Schottland-Referendum: Was würde sich nach Unabhängigkeit ändern?
Von Tessa Szyszkowitz, London
Wenn Alex Salmond von der Zukunft spricht, dann wippen die letzten Haare auf seinem runden Schädel aufgeregt auf und ab: "Großbritannien kippt zunehmend aus dem sozialen Gleichgewicht, rief Schottlands charismatischer Ministerpräsident am vergangenen Dienstag bei seiner New Statesman Lecture um die Ecke des britischen Parlaments im Zentrum von London: "Wenn wir Schotten unabhängig sind, dann werden wir ein sozial gerechteres Land aufbauen!
Am 18. September stimmen 5,3 Millionen Schotten im Norden des Vereinigten Königreiches über ihre Unabhängigkeit ab. Bisher wollen nur 32 Prozent der Schotten, die beim Referendum ihre Stimme abzugeben planen, einen eigenen Staat. Aber das kann sich ändern.
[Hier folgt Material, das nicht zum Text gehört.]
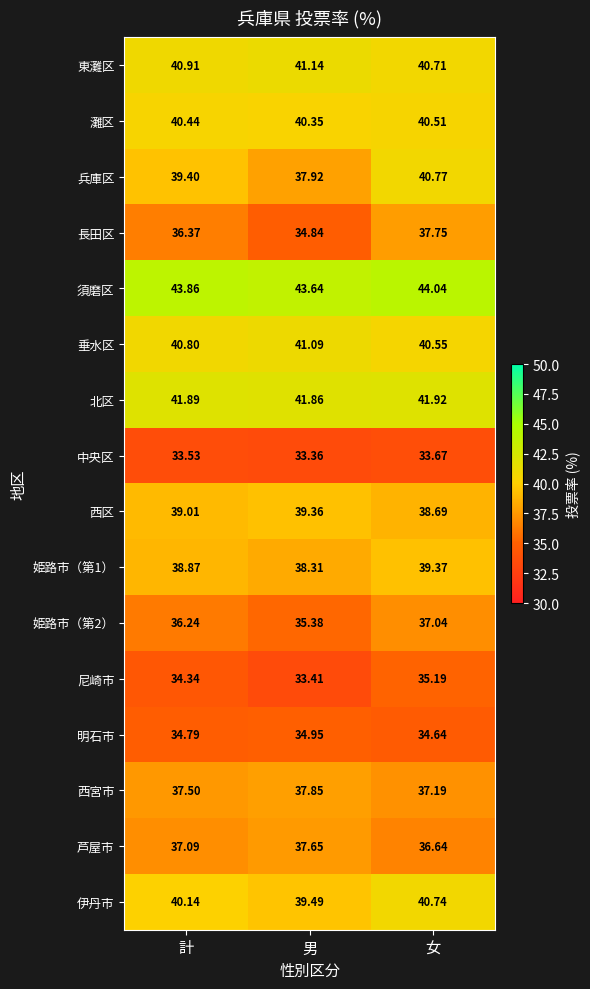

Where is 姫路市（第1） nearest to the value 38?

男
Was hieße die Unabhängigkeit? Eigentlich nicht allzu viel. Denn auch im souveränen Staat ab 2016 will Salmonds Scottish National Party letztlich fast alles beim Alten lassen:
Die Queen bleibt auch dann Königin der Schotten, wenn diese aus dem Vereinigten Königreich austreten.
Das Pfund wollen die Schotten behalten. Britanniens Schatzkanzler George Osborne hat zwar verkündet, dass die Schotten, sollten sie Großbritannien verlassen, die Währung aufgeben müssten. Doch hierzu gibt es noch keine endgültige Entscheidung.
Auch nach der Unabhängigkeit soll es laut Salmond keine Grenzen zwischen Schottland und dem dann etwas weniger großen Großbritannien geben.
Gern behalten wollen die Schotten auch den britischen "Rebate - wobei zunächst geklärt werden muss, ob die EU ein unabhängiges Schottland als Mitglied akzeptiert. Die streitbare Margaret Thatcher hatte 1984 mit der EU eine Teilrückzahlung der britischen EU-Beitragszahlungen ausgehandelt, da Großbritannien geringere Agrarsubventionen aus der EU erhielt.
Genauso verhält es sich auch mit allen anderen EU-Extras, die dem widerspenstigen EU-Mitglied über die Jahrzehnte zugestanden worden sind. So möchte auch Schottland als unabhängiger Staat vom Schengen-Abkommen und vom Euro ausgenommen werden.
NATO-Mitglied möchte Schottland auch bleiben, ebenso wie es den Vereinten Nationen angehören würde. Allerdings würde der Kleinstaat dann keinen permanenten Sitz im UN-Sicherheitsrat mehr besitzen. Und auch der G8 gehörte Schottland dann nicht mehr an.
Wozu dient die schottische Unabhängigkeit dann überhaupt? Die Schotten bekämen eigene Pässe, 70 bis 90 neue Botschaften auf der Welt, und Edinburgh mit seiner halben Million Einwohner wäre dann endlich eine richtige Hauptstadt. Zurück bliebe Kleinbritannien. Ein Drittel des Staatsgebietes wäre weg, das Blau aus der Fahne, dem Union Jack, dahin. Kein Wunder, dass sich die Engländer, Waliser und Nordiren dagegen wehren. Auch viele Schotten wollen Briten bleiben. Alistair Carmichael, Schottland-Minister der britischen Regierung, sagte vergangene Woche: "Meine Frau ist Engländerin, meine Kinder sind halbe Schotten und halbe Engländer. Ich will nicht, dass ihre Großeltern plötzlich im Ausland leben sollen.
Die schottischen Nationalisten aber interessiert derzeit vor allem eines: die alleinige Kontrolle über ihre Ölschätze - die größten in der EU. Sie sind auf vier Milliarden Pfund geschätzt worden. Geld, mit dem Alex Salmond seine gerechte Gesellschaft aufbauen möchte.